## EXERCISE DESCRIPTION
If a line of the data below contains the string "changes", copy it into your answer.
──────── STUDY MATERIAL ────────
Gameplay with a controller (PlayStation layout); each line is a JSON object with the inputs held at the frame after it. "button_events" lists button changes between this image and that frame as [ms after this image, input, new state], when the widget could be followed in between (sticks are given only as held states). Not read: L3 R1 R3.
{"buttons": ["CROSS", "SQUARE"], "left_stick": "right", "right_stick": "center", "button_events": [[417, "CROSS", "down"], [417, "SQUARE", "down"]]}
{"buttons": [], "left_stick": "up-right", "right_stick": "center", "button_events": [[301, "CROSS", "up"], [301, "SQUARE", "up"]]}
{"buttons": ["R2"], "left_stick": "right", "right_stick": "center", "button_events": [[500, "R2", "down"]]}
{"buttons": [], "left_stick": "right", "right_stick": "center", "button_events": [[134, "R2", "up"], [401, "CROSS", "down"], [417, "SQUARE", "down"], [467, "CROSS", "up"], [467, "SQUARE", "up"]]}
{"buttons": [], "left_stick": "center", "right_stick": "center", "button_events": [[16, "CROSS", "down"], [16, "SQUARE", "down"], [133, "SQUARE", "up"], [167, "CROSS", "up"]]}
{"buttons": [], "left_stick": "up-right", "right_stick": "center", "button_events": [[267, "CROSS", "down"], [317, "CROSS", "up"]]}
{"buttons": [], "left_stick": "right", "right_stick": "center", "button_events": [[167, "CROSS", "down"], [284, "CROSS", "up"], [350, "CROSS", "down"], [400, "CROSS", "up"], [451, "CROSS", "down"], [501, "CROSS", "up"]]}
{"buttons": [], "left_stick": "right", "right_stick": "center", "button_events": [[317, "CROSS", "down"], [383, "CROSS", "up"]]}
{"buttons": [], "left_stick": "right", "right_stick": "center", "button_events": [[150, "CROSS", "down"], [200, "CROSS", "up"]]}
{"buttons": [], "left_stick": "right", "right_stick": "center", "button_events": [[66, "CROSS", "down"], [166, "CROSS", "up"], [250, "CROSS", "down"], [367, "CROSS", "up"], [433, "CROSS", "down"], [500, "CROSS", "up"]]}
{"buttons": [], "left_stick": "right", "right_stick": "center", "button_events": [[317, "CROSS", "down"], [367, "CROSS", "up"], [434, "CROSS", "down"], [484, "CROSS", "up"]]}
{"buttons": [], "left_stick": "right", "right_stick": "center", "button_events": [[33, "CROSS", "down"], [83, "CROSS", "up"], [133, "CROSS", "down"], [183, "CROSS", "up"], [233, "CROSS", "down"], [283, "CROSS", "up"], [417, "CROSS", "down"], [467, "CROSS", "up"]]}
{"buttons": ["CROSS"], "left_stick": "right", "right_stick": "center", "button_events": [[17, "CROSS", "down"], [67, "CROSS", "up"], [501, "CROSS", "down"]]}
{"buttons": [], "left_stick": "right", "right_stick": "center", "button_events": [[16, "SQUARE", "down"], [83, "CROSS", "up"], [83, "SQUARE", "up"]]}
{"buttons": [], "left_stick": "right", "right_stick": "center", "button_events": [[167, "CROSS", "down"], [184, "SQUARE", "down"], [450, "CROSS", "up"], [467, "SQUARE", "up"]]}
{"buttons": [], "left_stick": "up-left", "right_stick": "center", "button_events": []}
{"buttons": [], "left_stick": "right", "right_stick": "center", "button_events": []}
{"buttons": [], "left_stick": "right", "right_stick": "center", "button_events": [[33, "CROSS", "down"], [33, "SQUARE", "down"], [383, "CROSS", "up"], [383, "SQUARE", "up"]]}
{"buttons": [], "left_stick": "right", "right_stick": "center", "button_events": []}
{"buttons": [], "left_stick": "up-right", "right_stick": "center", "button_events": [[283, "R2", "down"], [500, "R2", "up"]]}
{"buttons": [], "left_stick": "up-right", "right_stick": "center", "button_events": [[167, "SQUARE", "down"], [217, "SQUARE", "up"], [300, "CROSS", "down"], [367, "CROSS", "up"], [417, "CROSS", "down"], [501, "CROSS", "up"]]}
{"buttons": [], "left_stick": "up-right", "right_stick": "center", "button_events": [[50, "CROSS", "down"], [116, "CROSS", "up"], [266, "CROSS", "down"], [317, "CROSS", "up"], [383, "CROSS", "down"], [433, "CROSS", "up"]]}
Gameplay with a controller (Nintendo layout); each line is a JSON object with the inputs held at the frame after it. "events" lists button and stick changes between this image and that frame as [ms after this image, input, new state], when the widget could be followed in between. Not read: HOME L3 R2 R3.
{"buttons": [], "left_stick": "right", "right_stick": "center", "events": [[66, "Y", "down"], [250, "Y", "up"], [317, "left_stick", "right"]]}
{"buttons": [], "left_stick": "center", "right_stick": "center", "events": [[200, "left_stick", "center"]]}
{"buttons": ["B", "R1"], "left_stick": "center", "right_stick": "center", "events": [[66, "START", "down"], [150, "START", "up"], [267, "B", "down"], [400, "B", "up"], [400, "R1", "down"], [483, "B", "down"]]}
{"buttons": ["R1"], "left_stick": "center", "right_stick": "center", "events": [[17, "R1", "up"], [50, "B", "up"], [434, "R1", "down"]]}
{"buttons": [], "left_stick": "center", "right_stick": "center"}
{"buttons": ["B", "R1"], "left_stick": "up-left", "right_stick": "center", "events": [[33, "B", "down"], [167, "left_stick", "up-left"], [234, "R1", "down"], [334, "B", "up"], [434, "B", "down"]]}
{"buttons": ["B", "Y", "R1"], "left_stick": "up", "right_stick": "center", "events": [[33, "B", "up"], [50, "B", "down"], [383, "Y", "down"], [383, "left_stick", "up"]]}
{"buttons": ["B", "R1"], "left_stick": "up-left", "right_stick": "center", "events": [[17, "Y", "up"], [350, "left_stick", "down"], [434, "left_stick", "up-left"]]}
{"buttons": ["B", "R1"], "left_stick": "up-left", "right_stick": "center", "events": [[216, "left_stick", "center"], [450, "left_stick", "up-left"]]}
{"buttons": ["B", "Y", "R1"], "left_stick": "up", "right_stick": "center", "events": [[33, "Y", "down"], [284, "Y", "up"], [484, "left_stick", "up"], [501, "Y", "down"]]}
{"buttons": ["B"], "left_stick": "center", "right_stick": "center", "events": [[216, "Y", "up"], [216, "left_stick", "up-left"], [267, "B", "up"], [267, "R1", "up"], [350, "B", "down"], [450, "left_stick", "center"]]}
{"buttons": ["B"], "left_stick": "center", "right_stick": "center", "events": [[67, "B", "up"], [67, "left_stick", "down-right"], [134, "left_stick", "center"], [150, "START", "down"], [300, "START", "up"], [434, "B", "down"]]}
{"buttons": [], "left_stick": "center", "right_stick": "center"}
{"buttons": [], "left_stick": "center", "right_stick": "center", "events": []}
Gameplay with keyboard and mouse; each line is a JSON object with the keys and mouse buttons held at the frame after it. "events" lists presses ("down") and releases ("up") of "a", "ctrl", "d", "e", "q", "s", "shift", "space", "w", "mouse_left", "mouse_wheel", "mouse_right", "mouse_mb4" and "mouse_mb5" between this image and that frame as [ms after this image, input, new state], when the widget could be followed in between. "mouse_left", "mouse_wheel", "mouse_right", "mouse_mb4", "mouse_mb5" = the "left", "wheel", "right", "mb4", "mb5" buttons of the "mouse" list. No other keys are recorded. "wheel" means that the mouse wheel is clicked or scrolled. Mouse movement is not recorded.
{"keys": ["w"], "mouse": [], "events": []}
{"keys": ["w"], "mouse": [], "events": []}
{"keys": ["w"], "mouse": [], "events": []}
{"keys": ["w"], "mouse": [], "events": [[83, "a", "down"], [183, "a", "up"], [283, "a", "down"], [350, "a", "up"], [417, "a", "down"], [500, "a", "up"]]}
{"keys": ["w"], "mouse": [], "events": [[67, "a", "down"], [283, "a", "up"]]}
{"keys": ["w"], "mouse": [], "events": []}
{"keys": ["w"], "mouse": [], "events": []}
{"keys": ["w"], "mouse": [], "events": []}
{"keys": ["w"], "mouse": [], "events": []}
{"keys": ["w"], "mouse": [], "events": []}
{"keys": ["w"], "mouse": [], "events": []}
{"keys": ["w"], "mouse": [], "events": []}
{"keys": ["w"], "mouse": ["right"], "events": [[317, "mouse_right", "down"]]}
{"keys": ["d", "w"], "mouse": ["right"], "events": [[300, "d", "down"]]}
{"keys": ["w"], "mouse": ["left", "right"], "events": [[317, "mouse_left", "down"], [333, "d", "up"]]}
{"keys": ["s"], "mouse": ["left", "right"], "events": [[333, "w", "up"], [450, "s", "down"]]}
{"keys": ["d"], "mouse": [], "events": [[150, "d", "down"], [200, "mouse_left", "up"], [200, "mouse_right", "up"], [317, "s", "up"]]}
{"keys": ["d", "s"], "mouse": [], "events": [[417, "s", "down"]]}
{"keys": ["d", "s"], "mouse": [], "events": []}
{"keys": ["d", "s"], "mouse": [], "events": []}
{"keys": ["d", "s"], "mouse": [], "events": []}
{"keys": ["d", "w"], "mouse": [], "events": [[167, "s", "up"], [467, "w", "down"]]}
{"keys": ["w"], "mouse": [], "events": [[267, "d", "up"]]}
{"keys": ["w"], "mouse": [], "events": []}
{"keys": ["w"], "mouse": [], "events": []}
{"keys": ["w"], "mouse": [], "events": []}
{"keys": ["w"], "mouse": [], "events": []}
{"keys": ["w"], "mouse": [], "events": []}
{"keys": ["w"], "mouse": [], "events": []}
────────
## EXERCISE ANSWER
Gameplay with a controller (PlayStation layout); each line is a JSON object with the inputs held at the frame after it. "button_events" lists button changes between this image and that frame as [ms after this image, input, new state], when the widget could be followed in between (sticks are given only as held states). Not read: L3 R1 R3.
Gameplay with a controller (Nintendo layout); each line is a JSON object with the inputs held at the frame after it. "events" lists button and stick changes between this image and that frame as [ms after this image, input, new state], when the widget could be followed in between. Not read: HOME L3 R2 R3.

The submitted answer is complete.